From: Benja Fallenstein
Subject: [Fenfire-dev] Dart: Merkle hash tries (a data structure)
Date: Mon, 18 Aug 2003 23:53:29 +0200

Everyone please consider this dart; someone please commit to Storm CVS.
Thanks, -b

====================================
Merkle hash tries (a data structure)
====================================

:Author:   Benja Fallenstein
:Created:  2003-08-09
:Modified: $Date$

This dart proposes a cryptographic data structure
that may be of use in Storm.

A *trie* is a tree which stores a set of strings,
with a leaf node for every string, and with
an internal node for every common prefix.
For example, ::


              [root]
               /  \
             [0]  [1]
             /      \
           [00]     [11]
           /   \      \
         0001  0010   [111]
                      /   \
                   1110   111101


The nodes with one child can also be
omitted for efficiency, i.e. ::


              [root]
               /  \
              /    \
             /      \
           [00]      \
           /   \      \
         0001  0010   [111]
                      /   \
                   1110   111101


A *hash trie* is a trie where the (bit)strings are
the *hashes* of the objects you actually
want to store.

A Merkle hash trie, then, is a hash trie stored
as a Merkle hash tree: The root and internal
nodes are labelled with the hash of their children.

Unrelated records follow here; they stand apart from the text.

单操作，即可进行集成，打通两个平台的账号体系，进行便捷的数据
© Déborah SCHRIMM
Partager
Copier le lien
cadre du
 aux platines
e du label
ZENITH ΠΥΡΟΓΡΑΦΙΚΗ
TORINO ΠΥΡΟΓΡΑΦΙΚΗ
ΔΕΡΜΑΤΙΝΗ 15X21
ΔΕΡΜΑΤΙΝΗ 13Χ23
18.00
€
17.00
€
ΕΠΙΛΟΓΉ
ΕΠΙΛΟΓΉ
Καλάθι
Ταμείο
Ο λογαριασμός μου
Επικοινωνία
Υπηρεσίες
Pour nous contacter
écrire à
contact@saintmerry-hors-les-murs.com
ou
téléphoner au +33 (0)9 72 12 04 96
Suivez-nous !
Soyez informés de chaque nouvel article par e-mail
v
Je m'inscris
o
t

In Storm, each node would be a Storm block, and
the root and internal nodes would contain the
block ids of their child nodes.

Obviously, we would also use Storm ids as the
hashes stored in the trie.

Hash tries can also be used to implement a
*mapping*, rather than a set: Then, each leaf node
stores a key/value pair (where both key and value
are hashes), and the key is used for traversing
the trie.

Merkle hash tries can be used to--

- give an efficient proof that a certain element
  is part of a set (this is what vanilla Merkle
  hash trees also do);
- give an efficient proof that a certain key
  maps to a certain value-- and *only* that value--
  in a mapping;
- give an efficient proof that a certain element
  or key doesn't exist in a set or mapping;
- given a whole trie, traverse the trie to
  find the value associated with a given key.

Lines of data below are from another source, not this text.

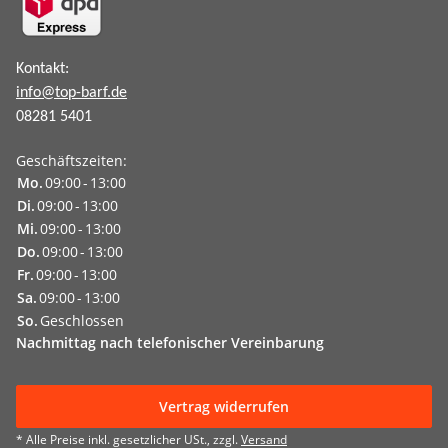
Kontakt:
info@top-barf.de
08281 5401
Geschäftszeiten:
Mo.
09:00
-
13:00
Di.
09:00
-
13:00
Mi.
09:00
-
13:00
Do.
09:00
-
13:00
Fr.
09:00
-
13:00
Sa.
09:00
-
13:00
So.
Geschlossen
Nachmittag nach
telefonischer Vereinbarung
Vertrag widerrufen
* Alle Preise inkl. gesetzlicher USt., zzgl.
Versand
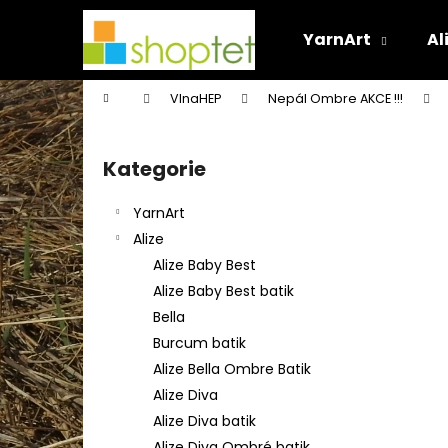
K
Přejít
na
o
YarnArt
Al
obsah
Zpět
Zpět
š
do
do
í
Domů
VlnaHEP
Nepál Ombre AKCE !!!
k
obchodu
obchodu
P
o
Kategorie
Přeskočit
s
kategorie
t
YarnArt
r
Alize
a
Alize Baby Best
n
Alize Baby Best batik
n
Bella
í
Burcum batik
p
Alize Bella Ombre Batik
a
Alize Diva
n
Alize Diva batik
e
Alize Diva Ombré batik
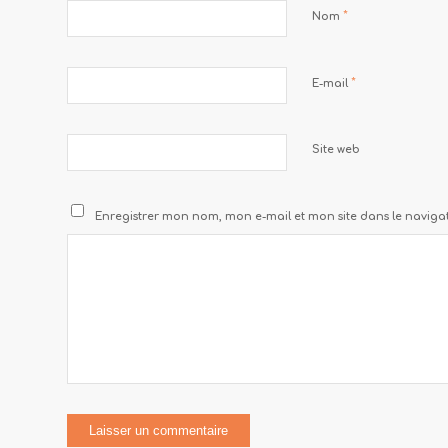
*
Nom
*
E-mail
Site web
Enregistrer mon nom, mon e-mail et mon site dans le navi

"Efficient" means that for ``n`` elements in the trie,
the proofs need only ``O(log n)`` space (and time
to verify).

Also, the data structure leans itself to versioning:
Storing an updated version of a trie needs only
``O(log n)`` additional space per added/modified/deleted
entry.

Finally, the tree automatically approximately
balances itself (because the hashes are approximately
randomly distributed).

Applications could include, for example,
certificate revocation trees.


File format
===========

Below, a proposed file (block) format for hash tries,
able to represent both sets and mappings.

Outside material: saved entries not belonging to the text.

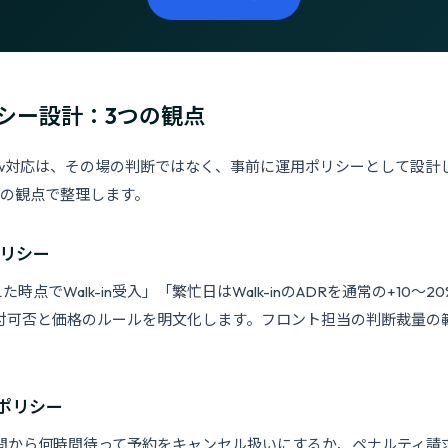
シー設計：3つの観点
No-show対応は、その場の判断ではなく、事前に運用ポリシーとして設
つの観点で整理します。
入ポリシー
時点でWalk-in受入」「繁忙日はWalk-inのADRを通常の+10〜
付可否と価格のルールを明文化します。フロント担当の判断裁量の
応ポリシー
間から何時間待って予約をキャンセル扱いにするか、ペナルティ請求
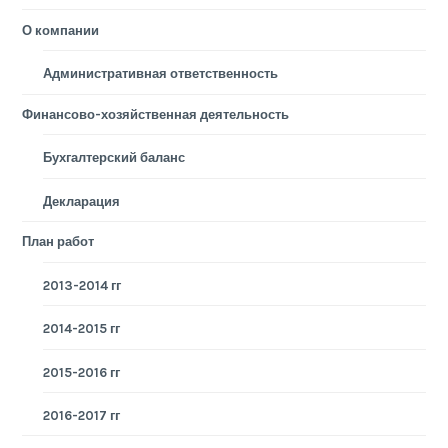
О компании
Административная ответственность
Финансово-хозяйственная деятельность
Бухгалтерский баланс
Декларация
План работ
2013-2014 гг
2014-2015 гг
2015-2016 гг
2016-2017 гг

As proposed above, every node of the tree is one
Storm block. The file format is binary, because this
stuff is relatively space-intensive. Each block
starts with a type byte::

    0x00 -- branch node (may be the root)
    0x01 -- leaf node of set (one element)
    0x02 -- leaf node of map (key/value pair)

Any other type byte is a fatal error; a processor
must abort.

A *branch node* contains two hashes (bitprints
in binary form, which means 160+192 bits or 44 bytes).
The first is the child node for '0' bits, the second
the child node for '1' bits.

The empty tree is designated by 44 0x00 (zero) bytes.
If a branch node has only one child, the other child
is given as 44 zero bytes.

A *leaf node of set* contains a single hash, while
a *leaf node of map* contains two hashes, the first
being the key, the second being the value.

A trie is referred to by the root's block id.